◆ Directions: Lines from the one containing "carcinoma (ovarian) stained" through the last line of the records below are to be repeated exactly.

◆ Input data:
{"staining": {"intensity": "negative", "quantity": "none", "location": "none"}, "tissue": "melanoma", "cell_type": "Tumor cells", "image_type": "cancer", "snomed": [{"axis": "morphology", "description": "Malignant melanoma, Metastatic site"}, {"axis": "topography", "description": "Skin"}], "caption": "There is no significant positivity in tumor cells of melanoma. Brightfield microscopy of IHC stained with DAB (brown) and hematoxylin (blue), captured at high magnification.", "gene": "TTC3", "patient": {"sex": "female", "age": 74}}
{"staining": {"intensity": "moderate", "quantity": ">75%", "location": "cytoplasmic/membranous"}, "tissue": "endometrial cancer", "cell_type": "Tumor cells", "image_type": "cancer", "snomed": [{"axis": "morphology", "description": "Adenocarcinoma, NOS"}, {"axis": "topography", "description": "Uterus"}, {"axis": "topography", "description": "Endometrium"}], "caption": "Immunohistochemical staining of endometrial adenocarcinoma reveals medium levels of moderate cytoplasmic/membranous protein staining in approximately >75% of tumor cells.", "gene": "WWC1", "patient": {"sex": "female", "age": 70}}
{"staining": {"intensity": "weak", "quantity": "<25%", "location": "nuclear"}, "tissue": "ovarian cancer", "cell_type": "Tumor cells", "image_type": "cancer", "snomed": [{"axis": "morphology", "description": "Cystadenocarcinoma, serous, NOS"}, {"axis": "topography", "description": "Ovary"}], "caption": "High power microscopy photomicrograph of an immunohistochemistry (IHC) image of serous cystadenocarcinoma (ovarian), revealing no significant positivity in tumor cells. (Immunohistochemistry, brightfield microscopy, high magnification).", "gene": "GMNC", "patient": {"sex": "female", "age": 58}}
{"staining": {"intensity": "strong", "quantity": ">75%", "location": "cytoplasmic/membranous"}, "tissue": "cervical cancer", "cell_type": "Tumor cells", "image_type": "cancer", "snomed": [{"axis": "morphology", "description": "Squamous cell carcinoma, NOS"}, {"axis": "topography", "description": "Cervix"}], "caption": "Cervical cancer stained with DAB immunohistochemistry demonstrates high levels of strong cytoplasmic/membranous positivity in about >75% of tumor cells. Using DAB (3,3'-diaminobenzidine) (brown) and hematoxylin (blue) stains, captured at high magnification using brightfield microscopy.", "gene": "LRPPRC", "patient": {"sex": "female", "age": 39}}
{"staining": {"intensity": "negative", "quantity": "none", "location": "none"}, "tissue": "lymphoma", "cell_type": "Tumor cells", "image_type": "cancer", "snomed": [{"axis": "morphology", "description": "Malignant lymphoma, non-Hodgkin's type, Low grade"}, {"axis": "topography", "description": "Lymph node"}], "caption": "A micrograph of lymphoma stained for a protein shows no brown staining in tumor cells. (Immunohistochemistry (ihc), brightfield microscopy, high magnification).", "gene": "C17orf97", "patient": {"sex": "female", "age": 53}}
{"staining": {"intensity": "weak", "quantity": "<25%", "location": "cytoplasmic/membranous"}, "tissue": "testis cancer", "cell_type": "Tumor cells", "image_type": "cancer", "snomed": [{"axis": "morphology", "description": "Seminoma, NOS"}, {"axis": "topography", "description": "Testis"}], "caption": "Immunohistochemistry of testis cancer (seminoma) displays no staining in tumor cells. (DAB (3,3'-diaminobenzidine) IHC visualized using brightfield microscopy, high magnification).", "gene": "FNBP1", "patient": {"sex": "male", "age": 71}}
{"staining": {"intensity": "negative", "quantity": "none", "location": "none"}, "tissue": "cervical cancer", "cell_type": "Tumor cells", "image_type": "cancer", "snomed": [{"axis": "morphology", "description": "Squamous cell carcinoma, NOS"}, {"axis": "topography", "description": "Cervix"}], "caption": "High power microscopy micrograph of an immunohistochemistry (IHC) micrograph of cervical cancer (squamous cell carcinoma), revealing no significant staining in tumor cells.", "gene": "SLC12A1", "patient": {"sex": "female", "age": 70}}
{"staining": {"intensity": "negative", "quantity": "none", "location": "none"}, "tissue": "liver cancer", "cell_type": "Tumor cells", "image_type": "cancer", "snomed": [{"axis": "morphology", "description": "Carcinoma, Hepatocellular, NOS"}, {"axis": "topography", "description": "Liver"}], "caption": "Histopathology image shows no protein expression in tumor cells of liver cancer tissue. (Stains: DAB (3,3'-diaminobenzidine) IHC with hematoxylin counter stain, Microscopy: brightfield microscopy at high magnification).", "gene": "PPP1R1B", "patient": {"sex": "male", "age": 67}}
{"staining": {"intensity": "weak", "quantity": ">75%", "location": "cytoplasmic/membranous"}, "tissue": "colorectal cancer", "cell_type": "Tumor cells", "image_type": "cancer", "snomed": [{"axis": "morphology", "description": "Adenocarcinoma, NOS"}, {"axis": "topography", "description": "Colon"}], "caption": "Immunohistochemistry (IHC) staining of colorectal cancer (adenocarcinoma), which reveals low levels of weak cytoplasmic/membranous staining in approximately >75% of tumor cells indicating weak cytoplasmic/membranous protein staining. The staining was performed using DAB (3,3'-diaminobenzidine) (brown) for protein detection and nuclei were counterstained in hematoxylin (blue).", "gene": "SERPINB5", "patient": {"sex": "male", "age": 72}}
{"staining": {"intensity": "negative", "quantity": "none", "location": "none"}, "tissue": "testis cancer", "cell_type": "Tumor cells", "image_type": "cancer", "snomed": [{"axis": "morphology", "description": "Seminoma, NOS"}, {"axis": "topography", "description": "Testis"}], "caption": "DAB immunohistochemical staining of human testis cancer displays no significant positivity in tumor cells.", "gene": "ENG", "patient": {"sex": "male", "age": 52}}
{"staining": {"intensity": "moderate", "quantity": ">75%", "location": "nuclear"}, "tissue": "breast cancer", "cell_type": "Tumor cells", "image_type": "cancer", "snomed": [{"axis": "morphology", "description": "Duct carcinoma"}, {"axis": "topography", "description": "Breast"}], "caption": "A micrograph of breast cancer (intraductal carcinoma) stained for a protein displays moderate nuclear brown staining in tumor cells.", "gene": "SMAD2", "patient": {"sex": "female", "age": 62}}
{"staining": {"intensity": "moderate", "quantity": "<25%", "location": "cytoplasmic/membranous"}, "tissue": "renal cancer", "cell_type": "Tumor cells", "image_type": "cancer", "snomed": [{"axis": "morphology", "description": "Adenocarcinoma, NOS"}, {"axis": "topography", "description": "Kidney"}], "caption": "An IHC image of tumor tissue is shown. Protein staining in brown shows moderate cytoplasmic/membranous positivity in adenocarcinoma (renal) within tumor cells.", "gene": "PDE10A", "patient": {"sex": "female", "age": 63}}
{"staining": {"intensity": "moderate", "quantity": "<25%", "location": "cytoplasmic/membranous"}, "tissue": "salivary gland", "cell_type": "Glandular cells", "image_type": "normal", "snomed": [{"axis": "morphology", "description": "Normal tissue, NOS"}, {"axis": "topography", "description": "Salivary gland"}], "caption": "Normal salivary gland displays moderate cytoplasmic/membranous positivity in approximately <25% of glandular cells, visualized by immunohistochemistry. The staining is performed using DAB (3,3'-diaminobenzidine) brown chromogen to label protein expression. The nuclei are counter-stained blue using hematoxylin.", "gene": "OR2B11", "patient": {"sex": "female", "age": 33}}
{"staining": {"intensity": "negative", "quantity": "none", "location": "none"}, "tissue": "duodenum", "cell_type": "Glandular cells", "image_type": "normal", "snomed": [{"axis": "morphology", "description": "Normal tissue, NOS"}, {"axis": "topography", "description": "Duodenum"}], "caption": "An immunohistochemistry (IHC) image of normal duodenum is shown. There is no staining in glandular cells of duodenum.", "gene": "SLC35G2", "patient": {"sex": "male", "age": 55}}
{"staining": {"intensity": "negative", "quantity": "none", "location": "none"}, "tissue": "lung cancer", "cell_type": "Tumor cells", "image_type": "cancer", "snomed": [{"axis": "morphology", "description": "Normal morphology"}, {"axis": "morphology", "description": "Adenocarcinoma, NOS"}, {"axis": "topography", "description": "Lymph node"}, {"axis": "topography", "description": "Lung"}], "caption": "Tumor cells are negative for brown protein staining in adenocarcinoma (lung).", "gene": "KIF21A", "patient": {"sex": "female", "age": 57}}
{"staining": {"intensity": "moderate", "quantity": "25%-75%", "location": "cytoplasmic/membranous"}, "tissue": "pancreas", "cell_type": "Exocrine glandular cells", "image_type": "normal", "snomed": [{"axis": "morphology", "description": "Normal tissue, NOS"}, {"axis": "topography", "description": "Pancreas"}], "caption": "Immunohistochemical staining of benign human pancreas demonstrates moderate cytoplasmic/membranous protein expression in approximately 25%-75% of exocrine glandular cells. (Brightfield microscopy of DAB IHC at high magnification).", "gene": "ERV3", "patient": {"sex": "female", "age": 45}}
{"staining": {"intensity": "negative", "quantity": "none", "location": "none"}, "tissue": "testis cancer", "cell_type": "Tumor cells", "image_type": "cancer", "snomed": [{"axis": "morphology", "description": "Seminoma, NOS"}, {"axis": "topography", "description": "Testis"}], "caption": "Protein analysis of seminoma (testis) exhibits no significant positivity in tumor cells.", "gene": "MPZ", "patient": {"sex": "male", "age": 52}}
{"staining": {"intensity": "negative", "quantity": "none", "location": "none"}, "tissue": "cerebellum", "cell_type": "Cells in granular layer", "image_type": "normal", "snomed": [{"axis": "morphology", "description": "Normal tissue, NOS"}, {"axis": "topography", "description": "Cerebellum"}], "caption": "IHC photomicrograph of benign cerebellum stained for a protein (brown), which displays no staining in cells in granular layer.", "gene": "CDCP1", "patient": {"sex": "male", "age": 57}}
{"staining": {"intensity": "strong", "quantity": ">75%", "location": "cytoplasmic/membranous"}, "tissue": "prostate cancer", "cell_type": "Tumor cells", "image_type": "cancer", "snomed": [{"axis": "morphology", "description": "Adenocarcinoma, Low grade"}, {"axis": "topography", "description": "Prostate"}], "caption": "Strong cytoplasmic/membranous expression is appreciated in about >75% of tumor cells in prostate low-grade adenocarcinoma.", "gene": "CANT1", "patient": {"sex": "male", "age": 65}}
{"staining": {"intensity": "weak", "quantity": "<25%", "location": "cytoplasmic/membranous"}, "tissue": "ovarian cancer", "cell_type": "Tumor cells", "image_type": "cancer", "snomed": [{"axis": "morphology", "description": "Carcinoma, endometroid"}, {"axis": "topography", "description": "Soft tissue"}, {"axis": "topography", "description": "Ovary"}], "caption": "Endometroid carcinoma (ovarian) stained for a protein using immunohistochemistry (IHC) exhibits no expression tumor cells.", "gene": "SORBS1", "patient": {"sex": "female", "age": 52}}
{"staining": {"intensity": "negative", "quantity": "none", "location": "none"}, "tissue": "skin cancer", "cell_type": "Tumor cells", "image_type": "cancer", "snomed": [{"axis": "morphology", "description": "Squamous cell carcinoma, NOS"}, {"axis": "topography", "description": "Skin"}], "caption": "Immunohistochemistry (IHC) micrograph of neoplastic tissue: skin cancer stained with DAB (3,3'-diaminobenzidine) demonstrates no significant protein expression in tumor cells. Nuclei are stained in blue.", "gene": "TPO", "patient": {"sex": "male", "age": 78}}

◆ Result of the task:
{"staining": {"intensity": "weak", "quantity": "<25%", "location": "cytoplasmic/membranous"}, "tissue": "ovarian cancer", "cell_type": "Tumor cells", "image_type": "cancer", "snomed": [{"axis": "morphology", "description": "Carcinoma, endometroid"}, {"axis": "topography", "description": "Soft tissue"}, {"axis": "topography", "description": "Ovary"}], "caption": "Endometroid carcinoma (ovarian) stained for a protein using immunohistochemistry (IHC) exhibits no expression tumor cells.", "gene": "SORBS1", "patient": {"sex": "female", "age": 52}}
{"staining": {"intensity": "negative", "quantity": "none", "location": "none"}, "tissue": "skin cancer", "cell_type": "Tumor cells", "image_type": "cancer", "snomed": [{"axis": "morphology", "description": "Squamous cell carcinoma, NOS"}, {"axis": "topography", "description": "Skin"}], "caption": "Immunohistochemistry (IHC) micrograph of neoplastic tissue: skin cancer stained with DAB (3,3'-diaminobenzidine) demonstrates no significant protein expression in tumor cells. Nuclei are stained in blue.", "gene": "TPO", "patient": {"sex": "male", "age": 78}}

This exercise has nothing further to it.